Es curioso que cuando se está fuera de casa las vacaciones más deseadas sean las de volver a ella. No hay un lugar en el mundo que sea más interesante. Ahí está todo lo que te pertenece en cuerpo y alma.
Con esos ánimos salí de este lugar y, sobre el mediodía, nada más llegar a Murcia, me sorprendió una tormenta de granizo, que no duró más de media hora, pero fue tan intensa y emocionante que se convirtió en inolvidable. Vi asombrada, tras los cristales de la estación, unas cortinas de piedrecillas blancas cayendo oblicuas, casi en diagonal, haciendo tanto ruido sobre el asfalto, los coches y las marquesinas, que había que mirarlas a la fuerza.
Luego llegué a Vera en plena hora de la siesta, donde me recogió mi querida vecina Rosa Angélica y me llevó directamente al cortijo. Allí, contenta, descansé un buen rato en mi añorada cama.
Al día siguiente empecé a leer lo último de Orejudo, Los cinco y yo. Unas veces tumbada en una hamaca al lado de la ventana del porche, y otras debajo de la palmera, el caqui y el ciprés; un lugar denominado “mi rinconcillo”, por donde corre un aire de levante que da gusto.
Me bañé muchas veces, y nadé todo lo que pude. Y así fui viviendo día tras día. Al principio tenía miedo de que se acabaran los días. Pero después fui aprendiendo a ir disfrutando de cada momento. Siempre pensando que mañana habría otro, y podría seguir siendo feliz.
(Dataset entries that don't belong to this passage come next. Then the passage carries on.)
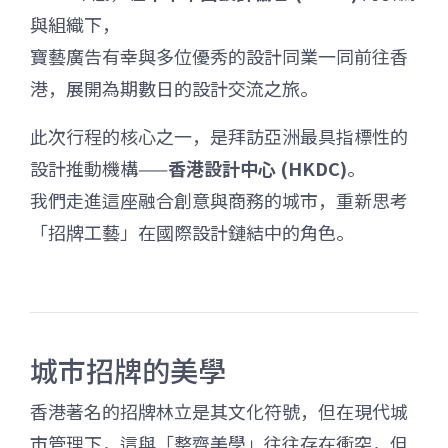
與組織下，
寶藝廣告有幸與多位優秀的設計同業一同前往香
港，展開為期數日的設計交流之旅。
此次行程的核心之一，是拜訪亞洲最具指標性的
設計推動機構——
香港設計中心 (HKDC)
。
我們走進這座融合創意與商務的城市，重新思考
「招牌工藝」在國際設計鏈結中的角色。
城市招牌的美學
香港著名的招牌林立是其文化符號，但在現代城
市管理下，這與「整齊美學」往往存在衝突，但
Pero todo se acaba. O no. Más bien todo sigue y se transforma. Por eso tuve que volver. Y me encantó el vuelo. Contemplar la isla desde los aires es maravilloso. Pero también fue curioso que estando todo el avión lleno, en la fila 7 de la derecha no hubiera nadie más que yo en la ventanilla.
Más tarde, cuando entré en mi habitación alquilada, me derrumbé por completo. Todo me era ajeno entre las paredes del bajo de un edificio relativamente moderno o vulgar. Y lo más doloroso es que me había separado de mi hijo. Yo quiero vivir cada día viendo a mi hijo, me repetía mientras lloraba ordenando las cosas, a la misma vez que limpiaba el cuarto de baño y miraba mis ojos rojos en el espejo. Qué desgraciada me sentía.
Y para colmo en toda la vivienda que comparto con otras dos mujeres no había nadie. Eso me producía terror. Ya me imaginaba toda la noche en vela, dominada por el pánico.
El duelo me duró casi toda la noche, pero al día siguiente me encontraba mejor. Quizá el duelo fue el desahogo perfecto para afrontar mi readaptación al medio. De pronto empezaba a dominar la situación, ya nada me era extraño, y me vino la calma al lado del mar.